RECORDS TO PROCESS:
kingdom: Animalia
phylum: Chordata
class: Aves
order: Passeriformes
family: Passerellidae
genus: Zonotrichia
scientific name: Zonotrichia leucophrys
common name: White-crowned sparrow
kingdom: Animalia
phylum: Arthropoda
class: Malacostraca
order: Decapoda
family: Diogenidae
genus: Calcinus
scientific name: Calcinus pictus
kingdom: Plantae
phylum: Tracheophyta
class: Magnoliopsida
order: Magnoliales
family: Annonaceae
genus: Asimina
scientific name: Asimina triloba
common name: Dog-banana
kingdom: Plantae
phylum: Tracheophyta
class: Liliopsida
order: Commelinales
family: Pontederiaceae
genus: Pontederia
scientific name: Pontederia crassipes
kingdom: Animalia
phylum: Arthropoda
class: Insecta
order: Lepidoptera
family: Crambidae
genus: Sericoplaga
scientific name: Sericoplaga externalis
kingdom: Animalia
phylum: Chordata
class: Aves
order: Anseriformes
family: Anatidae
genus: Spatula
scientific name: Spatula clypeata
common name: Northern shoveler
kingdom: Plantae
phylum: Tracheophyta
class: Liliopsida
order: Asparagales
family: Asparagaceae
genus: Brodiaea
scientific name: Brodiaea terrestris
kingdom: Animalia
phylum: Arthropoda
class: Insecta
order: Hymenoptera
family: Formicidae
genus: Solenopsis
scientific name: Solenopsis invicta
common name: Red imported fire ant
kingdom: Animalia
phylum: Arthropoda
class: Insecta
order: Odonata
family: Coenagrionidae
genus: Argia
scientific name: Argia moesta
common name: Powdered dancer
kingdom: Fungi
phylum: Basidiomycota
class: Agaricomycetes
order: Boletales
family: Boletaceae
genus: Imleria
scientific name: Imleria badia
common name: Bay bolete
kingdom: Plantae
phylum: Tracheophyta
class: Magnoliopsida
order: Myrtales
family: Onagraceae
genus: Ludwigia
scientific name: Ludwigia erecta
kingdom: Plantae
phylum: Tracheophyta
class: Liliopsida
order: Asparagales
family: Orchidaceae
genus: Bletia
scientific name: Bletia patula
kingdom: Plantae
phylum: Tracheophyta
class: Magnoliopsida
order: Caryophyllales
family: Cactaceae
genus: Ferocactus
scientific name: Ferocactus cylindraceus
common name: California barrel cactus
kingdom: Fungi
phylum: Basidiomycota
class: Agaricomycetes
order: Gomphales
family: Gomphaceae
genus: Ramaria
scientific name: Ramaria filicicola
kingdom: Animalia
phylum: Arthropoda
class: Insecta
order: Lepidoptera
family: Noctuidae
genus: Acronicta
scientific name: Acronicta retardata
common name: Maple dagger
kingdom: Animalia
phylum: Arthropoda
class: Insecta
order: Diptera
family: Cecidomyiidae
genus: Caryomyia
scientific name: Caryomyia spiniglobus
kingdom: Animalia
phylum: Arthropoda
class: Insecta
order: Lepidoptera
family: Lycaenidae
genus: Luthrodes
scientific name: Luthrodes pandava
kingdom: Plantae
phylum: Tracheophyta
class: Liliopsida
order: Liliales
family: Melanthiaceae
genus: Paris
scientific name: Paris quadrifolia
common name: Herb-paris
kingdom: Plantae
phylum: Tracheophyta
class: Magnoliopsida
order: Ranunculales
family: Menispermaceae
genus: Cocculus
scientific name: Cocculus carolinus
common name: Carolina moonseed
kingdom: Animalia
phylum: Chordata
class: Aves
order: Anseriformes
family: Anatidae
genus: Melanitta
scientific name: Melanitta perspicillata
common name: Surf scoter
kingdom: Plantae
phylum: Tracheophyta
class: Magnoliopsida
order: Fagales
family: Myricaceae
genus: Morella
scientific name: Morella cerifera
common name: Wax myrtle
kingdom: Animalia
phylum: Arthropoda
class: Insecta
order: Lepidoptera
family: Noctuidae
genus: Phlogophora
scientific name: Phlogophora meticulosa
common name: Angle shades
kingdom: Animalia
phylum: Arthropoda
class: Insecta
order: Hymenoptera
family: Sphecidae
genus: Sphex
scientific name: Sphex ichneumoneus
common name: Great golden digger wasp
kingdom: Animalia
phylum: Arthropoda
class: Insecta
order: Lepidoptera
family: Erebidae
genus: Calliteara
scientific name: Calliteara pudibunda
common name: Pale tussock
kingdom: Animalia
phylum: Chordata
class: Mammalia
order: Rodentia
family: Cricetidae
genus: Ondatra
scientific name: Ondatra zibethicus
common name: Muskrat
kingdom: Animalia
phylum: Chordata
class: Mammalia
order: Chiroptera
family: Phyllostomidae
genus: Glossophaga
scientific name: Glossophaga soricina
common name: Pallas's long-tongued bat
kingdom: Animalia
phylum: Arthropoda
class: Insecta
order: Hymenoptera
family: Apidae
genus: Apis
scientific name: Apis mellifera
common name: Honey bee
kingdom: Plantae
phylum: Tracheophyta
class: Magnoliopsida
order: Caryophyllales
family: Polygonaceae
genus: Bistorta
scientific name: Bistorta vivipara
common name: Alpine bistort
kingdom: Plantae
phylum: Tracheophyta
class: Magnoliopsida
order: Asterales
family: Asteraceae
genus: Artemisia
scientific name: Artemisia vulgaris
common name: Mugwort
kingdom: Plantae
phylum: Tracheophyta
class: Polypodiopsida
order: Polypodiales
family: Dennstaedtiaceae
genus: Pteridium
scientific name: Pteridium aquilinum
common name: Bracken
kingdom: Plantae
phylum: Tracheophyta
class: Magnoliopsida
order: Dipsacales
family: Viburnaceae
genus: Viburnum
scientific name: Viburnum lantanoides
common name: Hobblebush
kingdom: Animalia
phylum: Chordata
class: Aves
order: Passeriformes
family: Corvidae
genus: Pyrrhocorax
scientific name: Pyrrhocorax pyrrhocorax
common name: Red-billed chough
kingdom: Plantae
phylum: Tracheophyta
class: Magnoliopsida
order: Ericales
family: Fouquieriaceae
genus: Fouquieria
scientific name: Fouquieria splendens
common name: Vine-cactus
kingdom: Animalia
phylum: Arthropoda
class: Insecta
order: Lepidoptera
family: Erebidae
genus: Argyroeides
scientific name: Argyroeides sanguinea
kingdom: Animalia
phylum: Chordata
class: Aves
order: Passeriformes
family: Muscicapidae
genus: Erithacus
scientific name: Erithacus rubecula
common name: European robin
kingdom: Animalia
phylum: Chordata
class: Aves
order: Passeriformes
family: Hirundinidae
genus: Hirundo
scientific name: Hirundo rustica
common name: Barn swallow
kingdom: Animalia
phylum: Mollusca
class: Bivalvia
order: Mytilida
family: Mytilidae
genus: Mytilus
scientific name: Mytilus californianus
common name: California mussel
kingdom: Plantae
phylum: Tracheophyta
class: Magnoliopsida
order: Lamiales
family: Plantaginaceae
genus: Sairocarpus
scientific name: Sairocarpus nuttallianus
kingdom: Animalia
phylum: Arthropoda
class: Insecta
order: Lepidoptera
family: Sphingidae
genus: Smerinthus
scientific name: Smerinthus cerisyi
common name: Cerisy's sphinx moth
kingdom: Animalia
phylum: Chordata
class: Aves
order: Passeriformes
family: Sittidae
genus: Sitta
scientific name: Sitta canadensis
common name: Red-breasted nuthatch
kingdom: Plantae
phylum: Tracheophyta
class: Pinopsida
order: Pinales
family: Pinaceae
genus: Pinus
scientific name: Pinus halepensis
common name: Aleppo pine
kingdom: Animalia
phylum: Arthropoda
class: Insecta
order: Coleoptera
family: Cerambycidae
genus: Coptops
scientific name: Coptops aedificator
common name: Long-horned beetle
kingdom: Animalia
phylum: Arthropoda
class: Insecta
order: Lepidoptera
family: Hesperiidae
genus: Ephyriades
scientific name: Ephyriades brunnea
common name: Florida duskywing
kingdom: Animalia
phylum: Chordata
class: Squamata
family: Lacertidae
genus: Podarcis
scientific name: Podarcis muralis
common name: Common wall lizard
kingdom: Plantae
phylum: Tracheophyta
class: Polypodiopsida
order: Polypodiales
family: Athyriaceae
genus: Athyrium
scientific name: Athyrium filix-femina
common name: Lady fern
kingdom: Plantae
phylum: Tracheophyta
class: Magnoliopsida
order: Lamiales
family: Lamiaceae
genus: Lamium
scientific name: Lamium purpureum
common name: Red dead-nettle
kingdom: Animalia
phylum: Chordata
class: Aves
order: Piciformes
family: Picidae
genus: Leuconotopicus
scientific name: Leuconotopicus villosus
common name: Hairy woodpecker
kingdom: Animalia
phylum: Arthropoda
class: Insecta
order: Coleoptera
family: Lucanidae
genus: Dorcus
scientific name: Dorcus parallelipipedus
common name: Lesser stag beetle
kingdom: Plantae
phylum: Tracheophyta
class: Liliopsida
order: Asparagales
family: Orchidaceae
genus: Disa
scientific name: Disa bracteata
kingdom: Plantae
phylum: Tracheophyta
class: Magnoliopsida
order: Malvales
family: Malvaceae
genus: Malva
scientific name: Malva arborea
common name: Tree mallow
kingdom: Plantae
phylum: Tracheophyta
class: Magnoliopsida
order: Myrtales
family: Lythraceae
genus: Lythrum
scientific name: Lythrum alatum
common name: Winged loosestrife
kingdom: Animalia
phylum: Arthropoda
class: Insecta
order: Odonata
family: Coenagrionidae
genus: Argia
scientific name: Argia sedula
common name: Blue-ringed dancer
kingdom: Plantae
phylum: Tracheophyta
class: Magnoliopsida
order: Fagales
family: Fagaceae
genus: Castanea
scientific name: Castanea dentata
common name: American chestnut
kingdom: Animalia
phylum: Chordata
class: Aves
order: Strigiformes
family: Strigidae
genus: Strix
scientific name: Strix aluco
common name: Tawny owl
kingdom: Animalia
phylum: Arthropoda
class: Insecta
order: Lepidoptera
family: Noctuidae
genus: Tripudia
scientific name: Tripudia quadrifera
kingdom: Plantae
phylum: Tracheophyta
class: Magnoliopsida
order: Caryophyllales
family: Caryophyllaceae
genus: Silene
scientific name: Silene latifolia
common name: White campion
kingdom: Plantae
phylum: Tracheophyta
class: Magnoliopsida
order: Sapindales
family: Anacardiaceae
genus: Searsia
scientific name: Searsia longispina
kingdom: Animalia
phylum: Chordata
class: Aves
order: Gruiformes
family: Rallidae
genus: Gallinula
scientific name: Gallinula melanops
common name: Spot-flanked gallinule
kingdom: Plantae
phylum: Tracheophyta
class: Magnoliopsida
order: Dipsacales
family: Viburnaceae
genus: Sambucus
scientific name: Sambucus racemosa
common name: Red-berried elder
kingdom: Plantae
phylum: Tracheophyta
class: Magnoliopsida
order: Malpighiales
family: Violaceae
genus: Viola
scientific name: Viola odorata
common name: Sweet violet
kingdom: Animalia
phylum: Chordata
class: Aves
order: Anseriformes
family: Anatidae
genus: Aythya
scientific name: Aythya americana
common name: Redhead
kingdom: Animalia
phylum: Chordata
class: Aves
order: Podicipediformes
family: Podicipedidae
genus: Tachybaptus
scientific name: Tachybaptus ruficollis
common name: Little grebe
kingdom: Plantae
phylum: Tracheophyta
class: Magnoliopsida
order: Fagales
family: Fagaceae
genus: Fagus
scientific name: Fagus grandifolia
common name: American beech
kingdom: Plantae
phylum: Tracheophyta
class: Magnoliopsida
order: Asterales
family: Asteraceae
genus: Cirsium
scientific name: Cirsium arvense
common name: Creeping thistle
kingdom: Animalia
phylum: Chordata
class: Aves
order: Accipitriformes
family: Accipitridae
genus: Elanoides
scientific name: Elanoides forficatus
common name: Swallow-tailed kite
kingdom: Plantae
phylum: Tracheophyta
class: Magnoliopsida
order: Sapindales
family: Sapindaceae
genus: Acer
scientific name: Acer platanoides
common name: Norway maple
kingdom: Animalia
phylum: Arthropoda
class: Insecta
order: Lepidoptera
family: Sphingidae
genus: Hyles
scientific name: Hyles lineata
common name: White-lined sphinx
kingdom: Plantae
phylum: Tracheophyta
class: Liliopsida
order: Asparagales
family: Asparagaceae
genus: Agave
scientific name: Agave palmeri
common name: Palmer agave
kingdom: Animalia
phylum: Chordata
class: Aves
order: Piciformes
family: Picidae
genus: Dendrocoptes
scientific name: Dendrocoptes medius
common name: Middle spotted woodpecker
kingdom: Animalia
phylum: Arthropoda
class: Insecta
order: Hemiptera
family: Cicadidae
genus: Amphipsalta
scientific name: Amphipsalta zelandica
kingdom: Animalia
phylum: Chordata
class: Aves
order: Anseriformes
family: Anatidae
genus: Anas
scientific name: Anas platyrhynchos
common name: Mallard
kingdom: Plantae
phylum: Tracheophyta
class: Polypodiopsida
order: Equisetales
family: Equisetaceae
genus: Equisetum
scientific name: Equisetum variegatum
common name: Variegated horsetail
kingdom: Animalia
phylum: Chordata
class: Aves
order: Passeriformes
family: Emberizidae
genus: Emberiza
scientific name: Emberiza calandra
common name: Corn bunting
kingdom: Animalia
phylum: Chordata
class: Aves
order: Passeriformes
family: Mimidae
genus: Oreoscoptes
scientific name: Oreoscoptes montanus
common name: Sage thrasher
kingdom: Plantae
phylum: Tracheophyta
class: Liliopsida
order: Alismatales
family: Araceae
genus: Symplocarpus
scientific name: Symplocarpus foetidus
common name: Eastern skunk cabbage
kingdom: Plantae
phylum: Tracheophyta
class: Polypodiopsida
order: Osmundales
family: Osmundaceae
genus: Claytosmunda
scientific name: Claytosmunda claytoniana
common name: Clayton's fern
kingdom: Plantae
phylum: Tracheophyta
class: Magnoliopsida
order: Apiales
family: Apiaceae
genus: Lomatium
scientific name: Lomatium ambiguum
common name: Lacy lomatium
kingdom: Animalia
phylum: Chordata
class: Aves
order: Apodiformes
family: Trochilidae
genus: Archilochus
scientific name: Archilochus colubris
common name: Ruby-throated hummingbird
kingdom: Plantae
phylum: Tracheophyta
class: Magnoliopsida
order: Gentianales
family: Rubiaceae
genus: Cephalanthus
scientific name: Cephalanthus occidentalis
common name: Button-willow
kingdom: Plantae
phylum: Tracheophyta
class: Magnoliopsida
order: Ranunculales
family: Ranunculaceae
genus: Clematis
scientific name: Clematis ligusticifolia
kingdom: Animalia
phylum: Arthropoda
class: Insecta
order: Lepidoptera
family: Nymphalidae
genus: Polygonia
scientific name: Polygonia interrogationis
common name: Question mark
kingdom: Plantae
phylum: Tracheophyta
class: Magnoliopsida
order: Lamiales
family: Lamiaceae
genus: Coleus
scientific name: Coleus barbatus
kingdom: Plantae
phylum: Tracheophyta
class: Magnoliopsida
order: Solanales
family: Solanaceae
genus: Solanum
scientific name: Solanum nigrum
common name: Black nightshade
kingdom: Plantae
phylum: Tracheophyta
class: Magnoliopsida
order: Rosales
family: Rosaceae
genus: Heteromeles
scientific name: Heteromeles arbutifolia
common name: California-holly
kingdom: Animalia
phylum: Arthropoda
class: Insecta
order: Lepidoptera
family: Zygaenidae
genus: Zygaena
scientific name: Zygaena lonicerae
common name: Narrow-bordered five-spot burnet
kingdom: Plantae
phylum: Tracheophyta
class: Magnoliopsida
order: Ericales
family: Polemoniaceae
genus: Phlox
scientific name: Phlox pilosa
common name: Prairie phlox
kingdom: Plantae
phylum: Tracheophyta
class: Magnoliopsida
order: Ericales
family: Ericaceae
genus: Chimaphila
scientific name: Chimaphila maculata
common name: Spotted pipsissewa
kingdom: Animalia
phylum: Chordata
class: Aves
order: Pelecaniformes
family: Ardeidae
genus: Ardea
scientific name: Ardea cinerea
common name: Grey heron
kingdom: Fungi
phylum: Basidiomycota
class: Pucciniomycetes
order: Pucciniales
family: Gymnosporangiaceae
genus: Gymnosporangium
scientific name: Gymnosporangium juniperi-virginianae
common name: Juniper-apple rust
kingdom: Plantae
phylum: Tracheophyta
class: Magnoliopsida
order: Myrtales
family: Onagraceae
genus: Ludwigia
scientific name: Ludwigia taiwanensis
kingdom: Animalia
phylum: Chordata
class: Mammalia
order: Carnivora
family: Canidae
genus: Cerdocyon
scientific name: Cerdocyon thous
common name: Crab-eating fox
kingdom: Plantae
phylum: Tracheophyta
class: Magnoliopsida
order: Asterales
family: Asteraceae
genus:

TASK DESCRIPTION:
Transcribe the records above, from their first line up to and including the line with "family: Diogenidae". Keep each line unchanged.

RESULT OF THIS TASK:
kingdom: Animalia
phylum: Chordata
class: Aves
order: Passeriformes
family: Passerellidae
genus: Zonotrichia
scientific name: Zonotrichia leucophrys
common name: White-crowned sparrow
kingdom: Animalia
phylum: Arthropoda
class: Malacostraca
order: Decapoda
family: Diogenidae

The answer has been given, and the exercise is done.